GOvernment back-to-work schemes, criticised as forced labour, have been ruled lawful.
A judge rejected jobless graduate Cait Reilly's claim that a scheme requiring her to work for free at a Poundland discount store breached human rights laws banning slavery.
Mr Justice Foskett, sitting at the High Court in London, said that "characterising such a scheme as involving or being analogous to slavery or forced labour seems to me to be a long way from contemporary thinking".
Miss Reilly, 23, from Birmingham, and 40-year-old unemployed HGV driver Jamieson Wilson, from Nottingham, both claimed the unpaid schemes they were on violated article four of the European Convention on Human Rights, which prohibits forced labour and slavery.
The judge said both Miss Reilly and Mr Wilson were each entitled to a declaration that there had been breaches of the 2011 jobseeker's allowance regulations in their cases.
Mistakes had been made in notifying Ms Reilly about the rules of the Work Academy Scheme.

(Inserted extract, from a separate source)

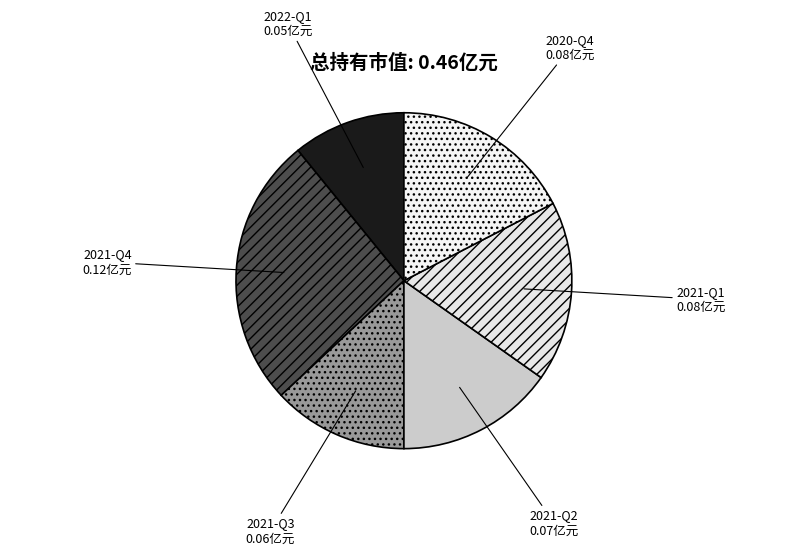

Count the number of slices in the pie.

6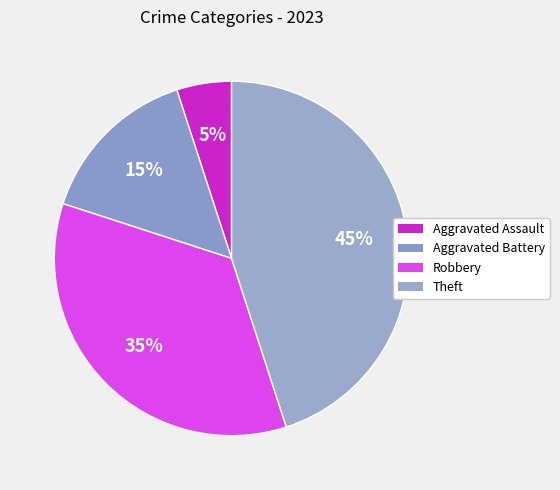

What is the total percentage of Aggravated Assault and Robbery?

40.0%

Mr Wilson had been given inadequate notice about the Community Action Programme. The judge said neither scheme was contrary to article four, and the errors did not invalidate jobseeker's allowance rules.
The ruling will come as a relief to the Government. Had it lost yesterday's legal challenge, it was possible all back-to-work schemes would have been invalid.
The judge said: "Whether the problems in Miss Reilly's case and Mr Wilson's case were merely teething problems remains to be seen."
A spokeswoman for the Department of Work and Pensions said: "We are delighted, although not surprised, the judge agrees our schemes are not forced labour. Comparing our initiatives to slave labour is not only ridiculous but insulting to people facing real oppression.
"Thousands of young people across the country are taking part in our schemes and gaining the vital skills and experience needed to help them enter the world of work."